**DOCUMENT PASSAGE**:
▼▼▼
I found an interesting problem, but I couldn't find someone who solved it like I did, so I am asking if I've gone wrong somewhere.
Let $S \subseteq R$ be nonempty. Prove that if a number $u$ in $R$ has the properties:
(i) for every $n \in N$ the number $u - \frac{1}{n} $ is not an upper bound of S, and
(ii) for every number $n \in N$ the number $u + \frac{1}{n}$ In is an upper bound of S,
then u = sup S.
Now notice that this is an implication, $(i) \land(ii) \implies u =$ sup S. So I used the contrapositive to prove it:
$ u \neq$ sup S $ \implies \lnot(i) \lor \lnot(ii)$
This is what I did:
Notice that (i) is the same as saying: for every $n \in N$, there exits an $s \in S$ such that $ u - \frac{1}{n} < s$.
The negation of (i) is : there exits a natural number $n$ such that for all $s \in S$ we have $u-\frac{1}{n} \geq s $.
▲▲▲
**TASK LIST**:
a) Can you repeat the supremum proof post word for word, from "Let $S \subseteq" to "then u = sup S."?
b) Can you write the next part of the forum post about proving that u = sup S, starting right after its last sentence?

**RAW DATA**:
▼▼▼
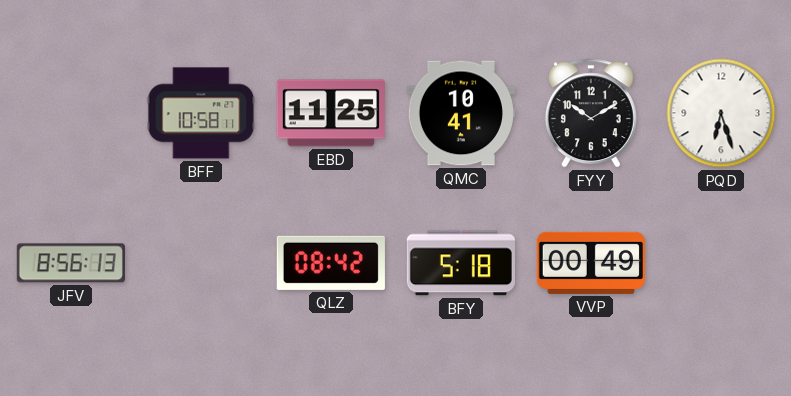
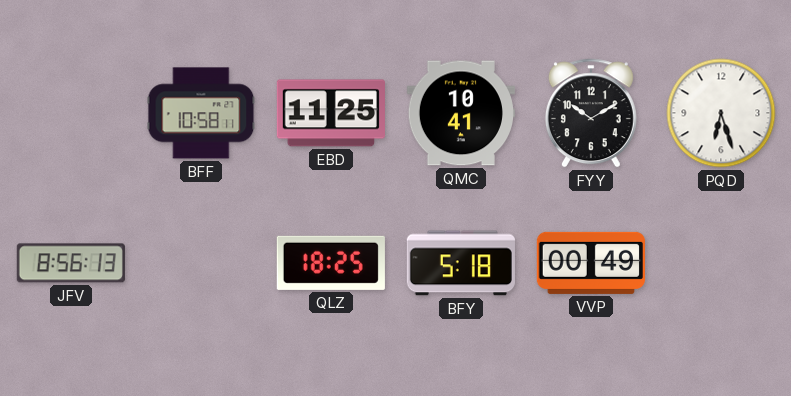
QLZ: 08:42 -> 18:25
▲▲▲
**FINAL RESULTS**:
a)
Let $S \subseteq R$ be nonempty. Prove that if a number $u$ in $R$ has the properties:
(i) for every $n \in N$ the number $u - \frac{1}{n} $ is not an upper bound of S, and
(ii) for every number $n \in N$ the number $u + \frac{1}{n}$ In is an upper bound of S,
then u = sup S.

b)
Simply solve the inequality $u-\frac{1}{n} \geq $ sup S for $n$, we get $ n \geq \frac{1}{u-sup S}$.
And since $ u \neq$ sup S the donaminator is not zero. The Archimedian property garantees the existence of this $n$.
As for (ii), the negation is: there exits a natural $n$ and an $s \in S$ such that $ u + \frac{1}{n} \leq s$ .
Since $u$ is not the upper bound, there exists an $s' \in S$ such that $s' > u$. So we solve the inequality $ u + \frac{1}{n} \leq s'$ for $n$, we obtain $n \geq \frac{1}{s'-u}$.
By the Archimedean property such $n$ exits.
And I am done with the proof.